Self-compacting concretes (SCC) also provide a significant opportunity for the use of waste and recycled
materials. The higher volume with respect to conventional concrete (CC) of very fine powder necessary to
achieve deformability and passing ability capacities permits them to incorporate high volumes, for instance,
of fly-ash [2]. This will represent a key-point since the amount of fly-ash available in the near future will
increase. In fact, some governments (i.e. Italy, USA, etc.) will build new carbon-based thermoelectric power
generation plants to resolve problems related to the increasing demand of energy. These demands partially
caused the black-outs in Italy and USA during the summer of 2003.
Improved Durability
Finally, self-compacting concretes turn out to be materials for the realization of building structures and
components, with a much durability than the one of the standard concretes. The greater durability of selfcompacting
concretes satisfies the request for sustainability, because it will be possible to delay the
maintenance and, therefore, limit the volumes of deteriorated concrete to be disposed of and lower use of
repair mortars based on special mixtures big consumers of non-renewable resources.
PARAMETERS AFFECTING DURABILITY
Many factors influence physical and mechanical properties of concrete, such as water/cement, type of
cement, use of materials having pozzolanic activity, type and particle size distribution of aggregates, type and
dosage of admixtures. But even other important parameters may have a strong influence on the
microstructure and, hence, on elastic and mechanical properties of concrete. These factors, less generally
focused on, are related to the fresh state of concrete and concern rheological properties (cohesion and plastic
viscosity), transportation, handling and placing of fresh concrete, segregation and bleeding, plastic settlement
and curing. Rheological properties, in fact, can significantly modify nature and structure of the concrete
interfacial transition zone (itz), between aggregate and concrete paste, which is responsible for the
mechanical properties, watertightness, fire resistance and durability of prestressed and reinforced concrete
structures [7].
Since fresh properties of self-compacting concrete (SCC) are significantly different from those of
conventional concrete (CC), formation, nature and microstructure of itz can change significantly when a SCC
is used instead of CC. For these reasons properties of hardened SCC can dramatically differ from those of CC
even for the same water/cement ratio, type of cement, type and maximum size of the aggregates.

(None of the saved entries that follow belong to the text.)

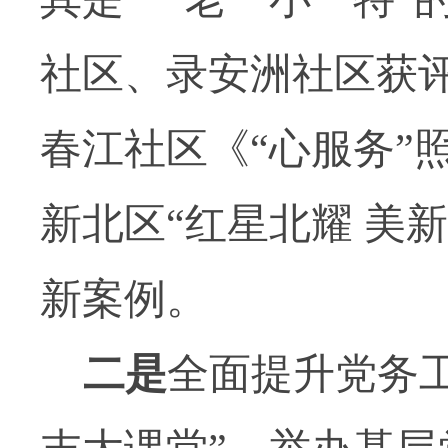
社区、录安洲社区获
春江社区《“心服务”
新北区“红星北耀 美
新案例。
二是
全面提升党务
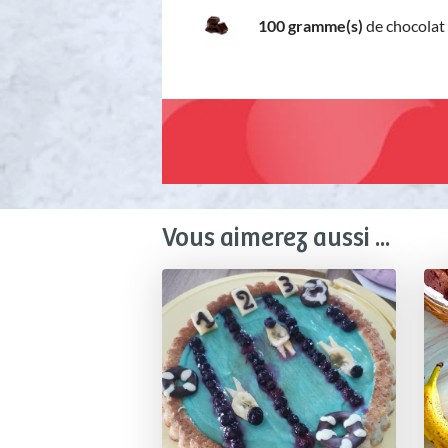
100 gramme(s)
de chocolat 
Vous aimerez aussi ...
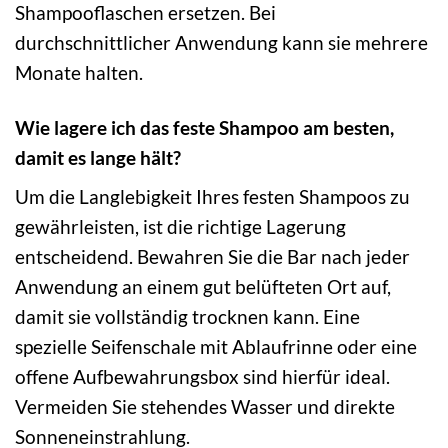
Shampooflaschen ersetzen. Bei
durchschnittlicher Anwendung kann sie mehrere
Monate halten.
Wie lagere ich das feste Shampoo am besten,
damit es lange hält?
Um die Langlebigkeit Ihres festen Shampoos zu
gewährleisten, ist die richtige Lagerung
entscheidend. Bewahren Sie die Bar nach jeder
Anwendung an einem gut belüfteten Ort auf,
damit sie vollständig trocknen kann. Eine
spezielle Seifenschale mit Ablaufrinne oder eine
offene Aufbewahrungsbox sind hierfür ideal.
Vermeiden Sie stehendes Wasser und direkte
Sonneneinstrahlung.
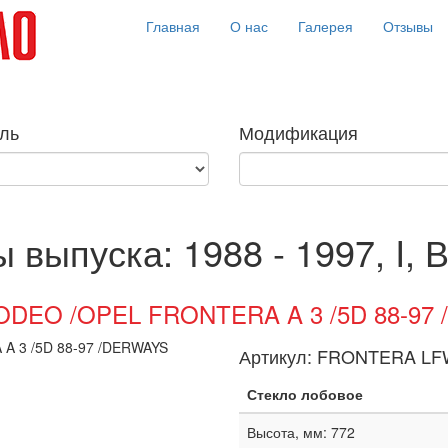
Главная
О нас
Галерея
Отзывы
ль
Модификация
ы выпуска: 1988 - 1997, I, 
RODEO /OPEL FRONTERA A 3 /5D 88-97
Артикул:
FRONTERA LF
Стекло лобовое
Высота, мм: 772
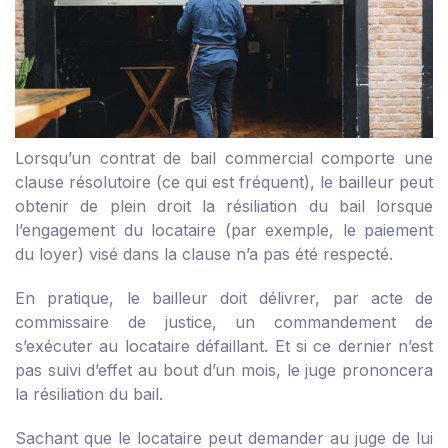
Lorsqu’un contrat de bail commercial comporte une
clause résolutoire (ce qui est fréquent), le bailleur peut
obtenir de plein droit la résiliation du bail lorsque
l’engagement du locataire (par exemple, le paiement
du loyer) visé dans la clause n’a pas été respecté.
En pratique, le bailleur doit délivrer, par acte de
commissaire de justice, un commandement de
s’exécuter au locataire défaillant. Et si ce dernier n’est
pas suivi d’effet au bout d’un mois, le juge prononcera
la résiliation du bail.
Sachant que le locataire peut demander au juge de lui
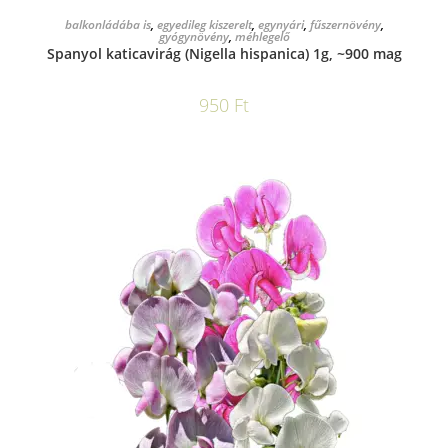
KOSÁRBA TESZEM
balkonládába is
,
egyedileg kiszerelt
,
egynyári
,
fűszernövény
,
gyógynövény
,
méhlegelő
Spanyol katicavirág (Nigella hispanica) 1g, ~900 mag
950
Ft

This paper presents results of an experimental program carried out to evaluate the main changes of the itz in
SCC with respect that of CC.
INTERFACIAL TRANSITION ZONE
In freshly conventional compacted concrete, due to the presence of coarse aggregate, water films, initiated by
vibration, tend to accumulate close to the aggregate surface. These films determine an increase in the w/c
next to the aggregate compared to the bulk mortar [8]. As a consequence of the higher water/cement, the
crystalline hydration products ettringite and calcium hydroxide (CH) in the vicinity of the coarse aggregate
consist of larger crystals and therefore they form a more porous structure than in the bulk mortar matrix [9].
For these reasons, even for low w/cm, amount and size of voids in the transition zone will be larger than in
bulk mortar. Moreover, CH crystals tend to locate themselves with the c-axis perpendicular to the aggregate
surface. This results in a less adhesion capacity both for the lower surface area, and consequently weaker Van
der Walls forces, and also because of preferred failure sites for the oriented structure [10].